Non-clear cell renal cell carcinomas (non-ccRCCs) encompass diverse malignant and benign tumors. Refinement of differential diagnosis biomarkers, markers for early prognosis of aggressive disease, and therapeutic targets to complement immunotherapy are current clinical needs. Multi-omics analyses of 48 non-ccRCCs compared with 103 ccRCCs reveal proteogenomic, phosphorylation, glycosylation, and metabolic aberrations in RCC subtypes.
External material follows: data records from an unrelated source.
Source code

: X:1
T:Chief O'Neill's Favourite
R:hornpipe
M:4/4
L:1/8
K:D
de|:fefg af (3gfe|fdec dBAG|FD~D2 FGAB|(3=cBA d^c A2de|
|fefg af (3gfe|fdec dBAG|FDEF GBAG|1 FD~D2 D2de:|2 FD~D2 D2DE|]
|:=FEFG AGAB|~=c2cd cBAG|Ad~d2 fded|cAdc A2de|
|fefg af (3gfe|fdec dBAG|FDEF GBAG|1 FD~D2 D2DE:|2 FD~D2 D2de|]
RCCs with high genome instability display overexpression of IGF2BP3 and PYCR1. Integration of single-cell and bulk transcriptome data predicts diverse cell-of-origin and clarifies RCC subtype-specific proteogenomic signatures. Expression of biomarkers MAPRE3, ADGRF5, and GPNMB differentiates renal oncocytoma from chromophobe RCC, and PIGR and SOSTDC1 distinguish papillary RCC from MTSCC. This study expands our knowledge of proteogenomic signatures, biomarkers, and potential therapeutic targets in non-ccRCC.